Pretty sure CD is Cooling Differential. When the temperature is greater than (TS + CD) cooling turns on. Looks like you programmed it to cool to 12, but only turn on when it reaches 22. I think my CD is something like 1 or 2.


----------



## goatchop41 (2/1/20)

TowelBoy2013 said:


> TS=12C HD=14C CD=10C HA=15C CA=9C PT=3 mins.



The problem is your settings. They are...really weird. Have you read the manual for the device?

Firstly, you have CA set at 9 - that is the calibration, which means that the unit will be displaying a temp 9oC above what it is reading.
Second is you heat and cooling temps (HD and CD) - they are supposed to be set to the _differential _that you want, not the actual temp. So if your target temp is set to 12oC and you want to keep it between 10 and 14o, then each of HD and CD need to set to 2 (so that the differential is 2o around your target temp.) With your current settings, your parameters are -2oC to 24oC...but then add another 9oC on to that because of your CA setting, so it's actually set at 7 to 33oC.
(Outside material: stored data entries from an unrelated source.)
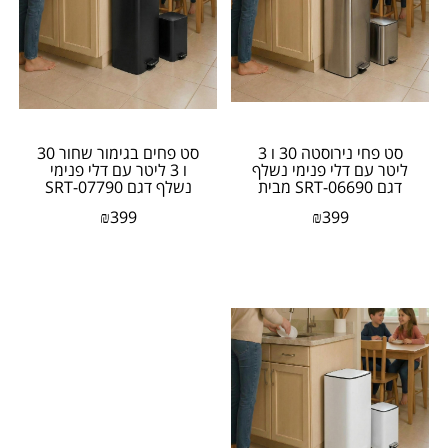
סט פחי נירוסטה 30 ו 3
סט פחים בגימור שחור 30
ליטר עם דלי פנימי נשלף
ו 3 ליטר עם דלי פנימי
דגם SRT-06690 מבית
נשלף דגם SRT-07790
honey can do
מבית honey can...
₪
399
₪
399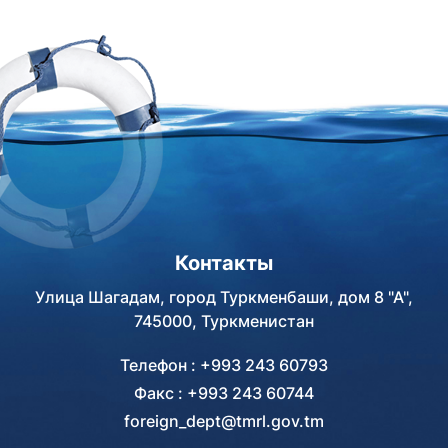
Контакты
Улица Шагадам, город Туркменбаши, дом 8 "А",
745000, Туркменистан
Телефон : +993 243 60793
Факс : +993 243 60744
foreign_dept@tmrl.gov.tm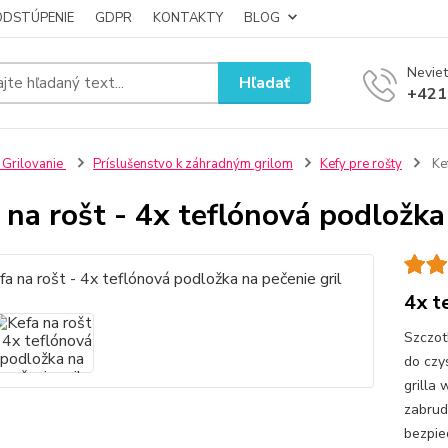
ODSTÚPENIE
GDPR
KONTAKTY
BLOG
Neviet
Hľadať
+421
 Grilovanie
Príslušenstvo k záhradným grilom
Kefy pre rošty
Kef
 na rošt - 4x teflónová podložka
4x t
Szczot
do czy
grilla
zabrud
bezpie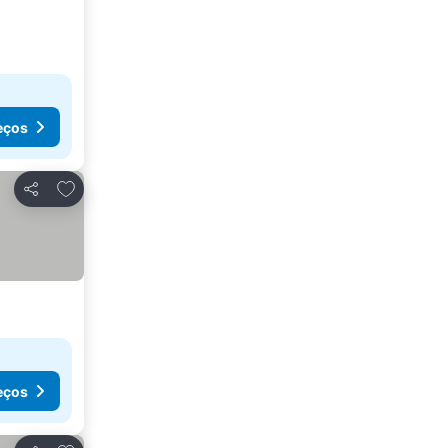
eços
Adicionar aos favoritos
Partilhar
eços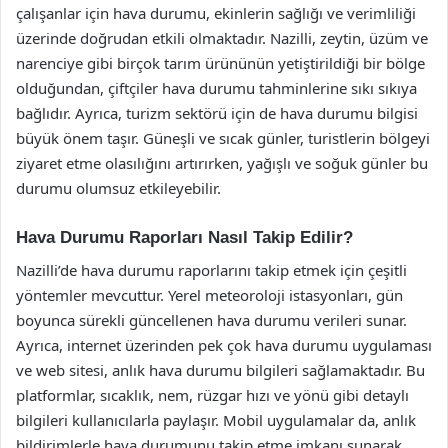
çalışanlar için hava durumu, ekinlerin sağlığı ve verimliliği
üzerinde doğrudan etkili olmaktadır. Nazilli, zeytin, üzüm ve
narenciye gibi birçok tarım ürününün yetiştirildiği bir bölge
olduğundan, çiftçiler hava durumu tahminlerine sıkı sıkıya
bağlıdır. Ayrıca, turizm sektörü için de hava durumu bilgisi
büyük önem taşır. Güneşli ve sıcak günler, turistlerin bölgeyi
ziyaret etme olasılığını artırırken, yağışlı ve soğuk günler bu
durumu olumsuz etkileyebilir.
Hava Durumu Raporları Nasıl Takip Edilir?
Nazilli’de hava durumu raporlarını takip etmek için çeşitli
yöntemler mevcuttur. Yerel meteoroloji istasyonları, gün
boyunca sürekli güncellenen hava durumu verileri sunar.
Ayrıca, internet üzerinden pek çok hava durumu uygulaması
ve web sitesi, anlık hava durumu bilgileri sağlamaktadır. Bu
platformlar, sıcaklık, nem, rüzgar hızı ve yönü gibi detaylı
bilgileri kullanıcılarla paylaşır. Mobil uygulamalar da, anlık
bildirimlerle hava durumunu takip etme imkanı sunarak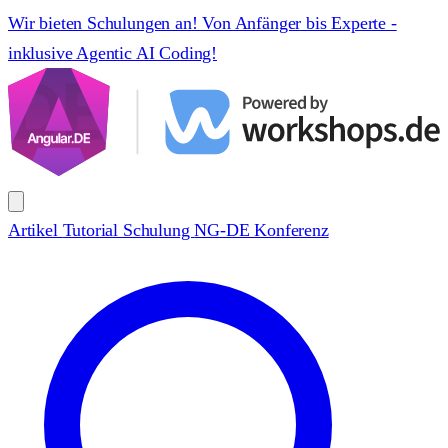
Wir bieten Schulungen an! Von Anfänger bis Experte -
inklusive Agentic AI Coding!
Artikel
Tutorial
Schulung
NG-DE Konferenz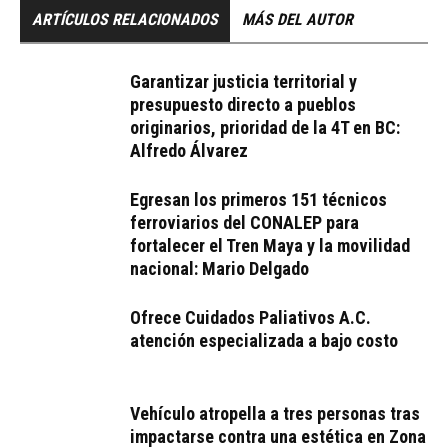
ARTÍCULOS RELACIONADOS
MÁS DEL AUTOR
Garantizar justicia territorial y
presupuesto directo a pueblos
originarios, prioridad de la 4T en BC:
Alfredo Álvarez
Egresan los primeros 151 técnicos
ferroviarios del CONALEP para
fortalecer el Tren Maya y la movilidad
nacional: Mario Delgado
Ofrece Cuidados Paliativos A.C.
atención especializada a bajo costo
Vehículo atropella a tres personas tras
impactarse contra una estética en Zona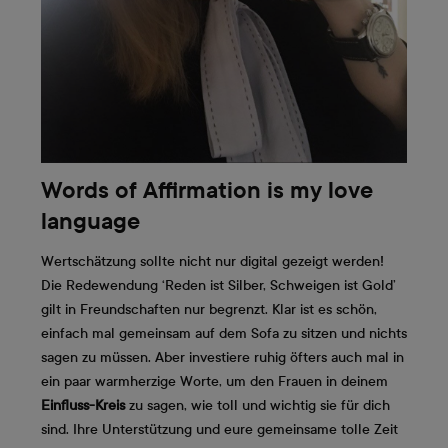
Words of Affirmation is my love
language
Wertschätzung sollte nicht nur digital gezeigt werden!
Die Redewendung ‘Reden ist Silber, Schweigen ist Gold’
gilt in Freundschaften nur begrenzt. Klar ist es schön,
einfach mal gemeinsam auf dem Sofa zu sitzen und nichts
sagen zu müssen. Aber investiere ruhig öfters auch mal in
ein paar warmherzige Worte, um den Frauen in deinem
Einfluss-Kreis
zu sagen, wie toll und wichtig sie für dich
sind. Ihre Unterstützung und eure gemeinsame tolle Zeit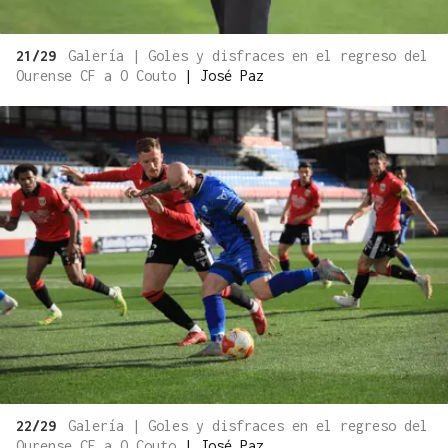
21/29
Galería | Goles y disfraces en el regreso del
Ourense CF a O Couto
|
José Paz
22/29
Galería | Goles y disfraces en el regreso del
Ourense CF a O Couto
|
José Paz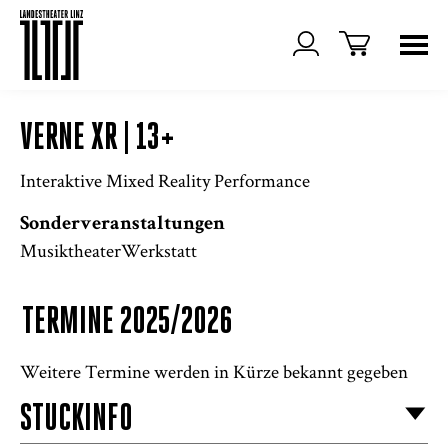
VERNE XR | 13+
Interaktive Mixed Reality Performance
Sonderveranstaltungen
MusiktheaterWerkstatt
TERMINE 2025/2026
Weitere Termine werden in Kürze bekannt gegeben
STÜCKINFO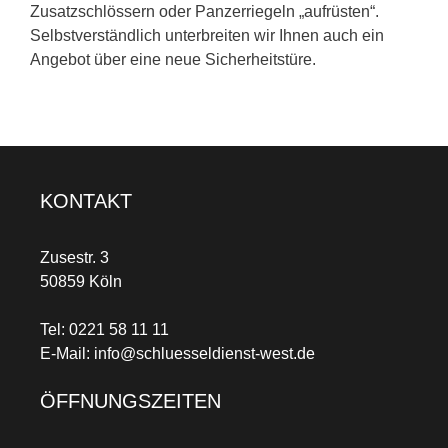
Zusatzschlössern oder Panzerriegeln „aufrüsten“.
Selbstverständlich unterbreiten wir Ihnen auch ein
Angebot über eine neue Sicherheitstüre.
KONTAKT
Zusestr. 3
50859 Köln
Tel:
0221 58 11 11
E-Mail:
info@schluesseldienst-west.de
ÖFFNUNGSZEITEN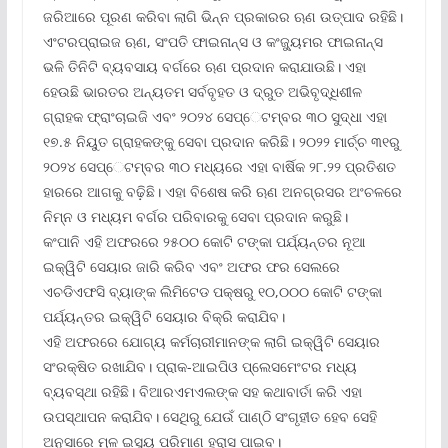
ଜରିଆରେ ପୂରଣ କରିବା ଲାଗି ଭିନ୍ନ ପ୍ରକାରର ଋଣ ଉତ୍ପାଦ ରହିଛି।
ଏଂଟରପ୍ରାଇଜ ଋଣ, ସଂପତି ଫାଇନାନ୍ସ ଓ କଂଜ୍ୟୁମର ଫାଇନାନ୍ସ
ଭଳି ତିନିଟି ବ୍ୟବସାୟ ବର୍ଗରେ ଋଣ ପ୍ରଦାନ କରାଯାଉଛି। ଏହା
ହେଉଛି ଭାରତର ଅନ୍ୟତମ ସର୍ବବୃହତ ଓ ଦ୍ରୁତ ଅଭିବୃଦ୍ଧିଶୀଳ
ଗ୍ରାହକ ଫ୍ରାଂଚାଇଜି ଏବଂ ୨୦୨୪ ସେପ୍େଟମ୍ବର ୩୦ ସୁଦ୍ଧା ଏହା
୧୭.୫ ନିୟୁତ ଗ୍ରାହକଙ୍କୁ ସେବା ପ୍ରଦାନ କରିଛି। ୨୦୨୨ ମାର୍ଚ୍ଚ ୩୧ରୁ
୨୦୨୪ ସେପ୍େଟମ୍ବର ୩୦ ମଧ୍ୟରେ ଏହା ବାର୍ଷିକ ୨୮.୨୨ ପ୍ରତିଶତ
ହାରରେ ଆଗକୁ ବଢ଼ିଛି। ଏହା ବିଶେଷ କରି ଋଣ ଅନଗ୍ରସର ଅଂଚଳରେ
ନିମ୍ନ ଓ ମଧ୍ୟମ ବର୍ଗର ପରିବାରକୁ ସେବା ପ୍ରଦାନ କରୁଛି।
କଂପାନି ଏହି ଅଫରରେ ୨୫୦୦ କୋଟି ଟଙ୍କା ପର୍ଯ୍ୟନ୍ତର ନୂଆ
ଇକ୍ୱିଟି ସେୟାର ଜାରି କରିବ ଏବଂ ଅଫର ଫର ସେଲରେ
ଏଚଡିଏଫସି ବ୍ୟାଙ୍କ ଲିମିଟେଡ ପକ୍ଷରୁ ୧୦,୦୦୦ କୋଟି ଟଙ୍କା
ପର୍ଯ୍ୟନ୍ତର ଇକ୍ୱିଟି ସେୟାର ବିକ୍ରି କରାଯିବ।
ଏହି ଅଫରରେ ଯୋଗ୍ୟ କର୍ମଚାରୀମାନଙ୍କ ଲାଗି ଇକ୍ୱିଟି ସେୟାର
ସଂରକ୍ଷିତ ରଖାଯିବ। ପ୍ରାକ-ଆଇପିଓ ପ୍ଲେସମେଂଟର ମଧ୍ୟ
ବ୍ୟବସ୍ଥା ରହିଛି। ବିଆରଏମଏଲଙ୍କ ସହ କଥାବାର୍ତା କରି ଏହା
ଉପସ୍ଥାପନ କରାଯିବ। ସେଥିରୁ ଯେଉଁ ପାଣ୍ଠି ସଂଗୃହୀତ ହେବ ସେହି
ଅନୁସାରେ ମୂଳ ଇସ୍ୟୁ ପରିମାଣ ହ୍ରାସ ପାଇବ।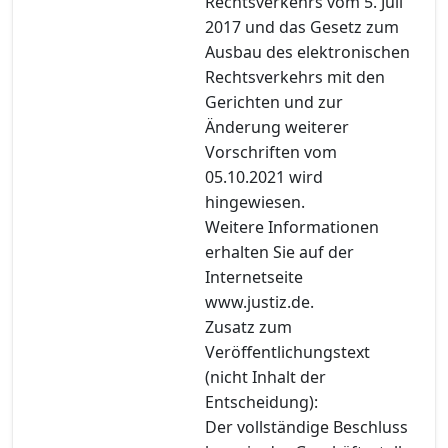
Rechtsverkehrs vom 5. Juli
2017 und das Gesetz zum
Ausbau des elektronischen
Rechtsverkehrs mit den
Gerichten und zur
Änderung weiterer
Vorschriften vom
05.10.2021 wird
hingewiesen.
Weitere Informationen
erhalten Sie auf der
Internetseite
www.justiz.de.
Zusatz zum
Veröffentlichungstext
(nicht Inhalt der
Entscheidung):
Der vollständige Beschluss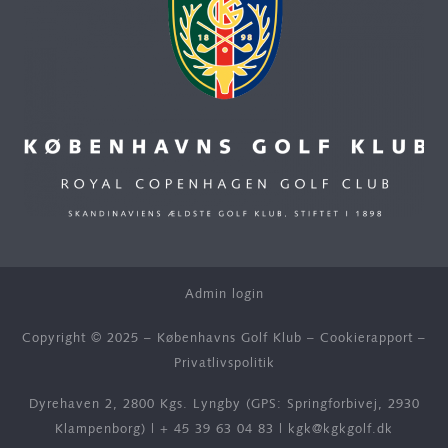
Admin login
Copyright © 2025 – Københavns Golf Klub –
Cookierapport
–
Privatlivspolitik
Dyrehaven 2, 2800 Kgs. Lyngby (GPS: Springforbivej, 2930
Klampenborg) |
+ 45 39 63 04 83
|
kgk@kgkgolf.dk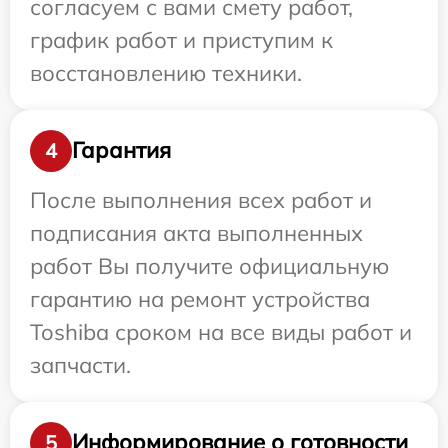
согласуем с вами смету работ,
график работ и приступим к
восстановлению техники.
Гарантия
4
После выполнения всех работ и
подписания акта выполненных
работ Вы получите официальную
гарантию на ремонт устройства
Toshiba сроком на все виды работ и
запчасти.
Информирование о готовности
5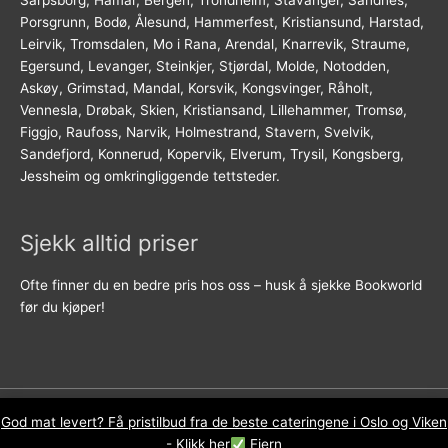
Sarpsborg, Hamar, Bergen, Trondheim, Stavanger, Sandnes,
Porsgrunn, Bodø, Ålesund, Hammerfest, Kristiansund, Harstad,
Leirvik, Tromsdalen, Mo i Rana, Arendal, Knarrevik, Straume,
Egersund, Levanger, Steinkjer, Stjørdal, Molde, Notodden,
Askøy, Grimstad, Mandal, Korsvik, Kongsvinger, Råholt,
Vennesla, Drøbak, Skien, Kristiansand, Lillehammer, Tromsø,
Figgjo, Raufoss, Narvik, Holmestrand, Stavern, Svelvik,
Sandefjord, Konnerud, Kopervik, Elverum, Trysil, Kongsberg,
Jessheim og omkringliggende tettsteder.
Sjekk alltid priser
Ofte finner du en bedre pris hos oss – husk å sjekke Bookworld
før du kjøper!
God mat levert? Få pristilbud fra de beste cateringene i Oslo og Viken
Kopirett © 2026
Bookworld.no
- Org.nr. 921 615 426
- Klikk her
Fjern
The manual covers this sort of stuff and gives examples - eg. for the HD and CD values:
"For example, set TS=25°C, CD=2°C , and HD=3°C, then when measured temperature is higher or equal to 27°C（TS+CD）, system enters refrigeration status; when temperature decline to 25°C(TS), stop refrigeration; when measured temperature is lower or equal to 22°C（TS-HD）, system enters heating status; when the temperature raised to 25°C(TS), stop heating".

I would suggest going back and reading the manual again, so that you fully understand each of the functions


----------



## Let's Brew Beer (2/1/20)

Hahaha you're quite right, my settings were shit-house. I'd done exactly what you'd described. Have adjusted and is right as rain. Went through manual again to refresh myself with functions. cheers mate.


----------



## inkbird (2/1/20)

Hi,
Sorry for the late reply.
Does everything go well now?
Can controller work?
If you still have any problem with it,please PM me,i will help you.
Or contact seller from ebay directly,it's quick to get solution.
Thank you
Inkbird


----------



## Let's Brew Beer (3/1/20)

Good as gold now mate, was having a blonde moment. Too many summer ales methinks.


----------